Today I’ll share five reading strategies that were helpful to me when I was an ESL student, and, hopefully, they will be valuable to your students as well.
Strategy 1. Previewing/Predicting
This is a common reading strategy. Previewing means getting familiar with the text before reading it. Previewing is a very important reading skill because it “enables readers to get a sense of what the text is about and how it is organized before reading it closely” (Salisbury University, 7 Critical Reading Strategies) When learners preview the text first, they understand it better while reading it.
You can help learners preview a text with activities such as brainstorming, asking questions, discussing relevant topics and themes, analyzing vocabulary from the text, and drawing on relevant life experiences.
Strategy 2. Understanding Patterns of Organization
Understanding patterns of organization is an important reading skill. When learners understand a pattern of organization in a particular text, they will be able to follow the author’s ideas more quickly and efficiently.
Below are five patterns of organization that are most commonly used in English paragraphs:
Listing: The main idea is stated in the form of a generalization; the examples are given to support the main idea.
Signal words and phrases: for example, for instance, first, second, in addition, besides, finally, most important, also, another
Sequence: The idea is presented in a series of events or steps in a process.
Signal words and phrases: first, second, next, then, since, soon, at last, in 1980, last month, the next step, the following year, while, at last
Compare/Contrast: The main idea is presented in the comparison of two subjects in which both similarities and differences are addressed.
Signal words and phrases: similarly, in the same way, like, as, both, in contrast, however, but, on the other hand, although, yet, unlike
Cause/Effect: Events or ideas are presented as a result of other events or ideas.
Signal words and phrases: due to, because, as a result, as a consequence, is caused by, leads to, gives rise to, comes from, produces
Problem and Solution: The main idea is presented in the form of a problem with an indicated solution.
Signal words and phrases: resolved, solution, solve, situation, trouble, issue, dilemma
Strategy 3. Inferring
Information in a passage is not always directly stated. Therefore, learners should be able to make guesses about the events or the author’s opinions and attitudes or the author’s purpose based on what they read in the text. This strategy is called inferring. Knowing how to infer will help learners better understand the text and develop their critical thinking.

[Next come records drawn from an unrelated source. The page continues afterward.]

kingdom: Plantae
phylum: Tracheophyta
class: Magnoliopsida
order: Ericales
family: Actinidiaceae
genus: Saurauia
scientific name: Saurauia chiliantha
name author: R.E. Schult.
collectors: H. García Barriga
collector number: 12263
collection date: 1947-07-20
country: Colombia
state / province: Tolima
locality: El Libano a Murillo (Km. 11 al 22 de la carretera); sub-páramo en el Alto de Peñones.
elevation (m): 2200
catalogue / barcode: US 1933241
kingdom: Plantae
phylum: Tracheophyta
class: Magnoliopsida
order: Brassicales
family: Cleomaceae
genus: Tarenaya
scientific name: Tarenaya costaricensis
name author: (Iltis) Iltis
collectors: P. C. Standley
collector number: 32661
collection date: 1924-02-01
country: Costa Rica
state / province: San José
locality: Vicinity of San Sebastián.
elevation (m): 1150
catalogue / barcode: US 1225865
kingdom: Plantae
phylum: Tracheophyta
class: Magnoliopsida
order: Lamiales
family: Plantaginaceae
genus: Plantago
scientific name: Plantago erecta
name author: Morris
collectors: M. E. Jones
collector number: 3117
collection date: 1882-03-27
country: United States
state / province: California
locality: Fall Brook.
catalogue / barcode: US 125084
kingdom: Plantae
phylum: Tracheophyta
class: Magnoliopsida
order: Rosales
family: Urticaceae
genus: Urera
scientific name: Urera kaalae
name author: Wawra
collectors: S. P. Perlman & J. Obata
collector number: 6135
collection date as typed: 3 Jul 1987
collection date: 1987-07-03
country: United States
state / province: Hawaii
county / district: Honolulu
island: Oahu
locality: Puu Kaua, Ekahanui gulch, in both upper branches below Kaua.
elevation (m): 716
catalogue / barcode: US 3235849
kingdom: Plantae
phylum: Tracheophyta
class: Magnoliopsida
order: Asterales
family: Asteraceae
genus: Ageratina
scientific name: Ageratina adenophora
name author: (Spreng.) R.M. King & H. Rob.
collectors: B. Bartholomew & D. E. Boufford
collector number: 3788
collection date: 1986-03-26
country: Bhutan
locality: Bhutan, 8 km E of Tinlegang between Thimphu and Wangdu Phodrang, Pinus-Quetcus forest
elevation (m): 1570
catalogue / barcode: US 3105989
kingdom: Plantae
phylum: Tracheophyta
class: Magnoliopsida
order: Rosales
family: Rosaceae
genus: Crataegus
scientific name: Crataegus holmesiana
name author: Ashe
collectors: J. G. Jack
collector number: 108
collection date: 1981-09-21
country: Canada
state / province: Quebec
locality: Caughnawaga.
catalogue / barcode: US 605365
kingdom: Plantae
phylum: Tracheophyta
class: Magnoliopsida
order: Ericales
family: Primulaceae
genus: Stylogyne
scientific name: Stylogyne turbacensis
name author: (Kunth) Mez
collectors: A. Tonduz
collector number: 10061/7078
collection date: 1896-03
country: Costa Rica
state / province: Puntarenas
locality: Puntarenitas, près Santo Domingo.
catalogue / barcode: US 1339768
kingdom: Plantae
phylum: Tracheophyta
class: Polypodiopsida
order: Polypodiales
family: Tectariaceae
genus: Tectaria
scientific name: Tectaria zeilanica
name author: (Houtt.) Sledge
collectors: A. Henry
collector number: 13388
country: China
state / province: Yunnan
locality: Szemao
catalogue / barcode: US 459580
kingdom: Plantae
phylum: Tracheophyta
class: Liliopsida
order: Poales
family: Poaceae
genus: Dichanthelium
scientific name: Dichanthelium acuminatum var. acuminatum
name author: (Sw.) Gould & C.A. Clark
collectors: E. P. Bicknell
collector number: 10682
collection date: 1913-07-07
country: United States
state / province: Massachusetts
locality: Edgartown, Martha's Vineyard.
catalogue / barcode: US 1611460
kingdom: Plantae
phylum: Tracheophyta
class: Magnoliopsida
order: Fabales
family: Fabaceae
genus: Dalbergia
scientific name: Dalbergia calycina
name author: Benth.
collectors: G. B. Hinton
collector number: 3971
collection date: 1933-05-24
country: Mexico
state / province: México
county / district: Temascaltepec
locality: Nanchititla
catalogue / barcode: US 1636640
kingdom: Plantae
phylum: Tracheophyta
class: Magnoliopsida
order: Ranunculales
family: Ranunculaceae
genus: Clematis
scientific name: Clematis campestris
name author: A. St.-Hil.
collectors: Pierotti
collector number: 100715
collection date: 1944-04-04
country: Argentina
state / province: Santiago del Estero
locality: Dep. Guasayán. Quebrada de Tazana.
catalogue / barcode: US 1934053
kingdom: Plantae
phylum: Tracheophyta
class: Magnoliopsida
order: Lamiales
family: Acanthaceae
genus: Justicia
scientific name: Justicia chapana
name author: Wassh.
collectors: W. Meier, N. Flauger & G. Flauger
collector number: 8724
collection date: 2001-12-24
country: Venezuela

Strategy 4. Determining the Purpose
Understanding any text starts with determining the purpose, that is, the reason the author wrote it. Below are the examples of three purposes:
To inform: The author explains or informs the reader about the facts.
To persuade: The author argues for or against an idea or topic by using different kinds of evidence.
To entertain: The author engages the reader with stories, humor, and anecdotes.
Sometimes, authors use more than one purpose in their texts.
To help them determine the author’s purpose, learners may ask themselves the following questions:
- Does the text contain a lot of facts? If it does, then the author’s purpose can be either to persuade or inform.
- Does the author use strongly positive, negative, or emotional language? If so, then the author’s purpose can be to persuade.
- Does the author use objective and neutral language? If so, then the author’s purpose can be to inform.
- Does the author use funny, intriguing descriptions and descriptive language? If so, does, then the author’s purpose can be to entertain.
Understanding the purpose of a given text will help learners better comprehend it and develop their ability to read critically.
Strategy 5. Questioning the Text
When I was learning English in an intensive English program, my reading instructor told us that one of the most effective ways to understand the text is to ask it questions. She said that by questioning the text, learners can also develop their critical thinking and use the information from the reading in real life contexts. She introduced us to two types of questions: thick and thin questions:
Thin questions are factual questions whose answers can be found in the text and that can be answered with a few words, phrases, or short sentences.
Thick questions, on the other hand, are inferential questions that require readers to think about more fully or even critically because the answers do not come solely from the text but from reader’s head (e.g., experience, background knowledge). Unlike thin questions, answers to thick questions are open to argument.
For example, if you are reading a passage that talks about how jealousy can destroy friendship, a thin question the reader might ask is, what are the signs of jealousy in a friendship? A thick question might be, how does jealousy destroy human relationships? Whereas the answer to the first question can be located in the text, the answer to the second question requires learners to reflect and draw on their life experiences.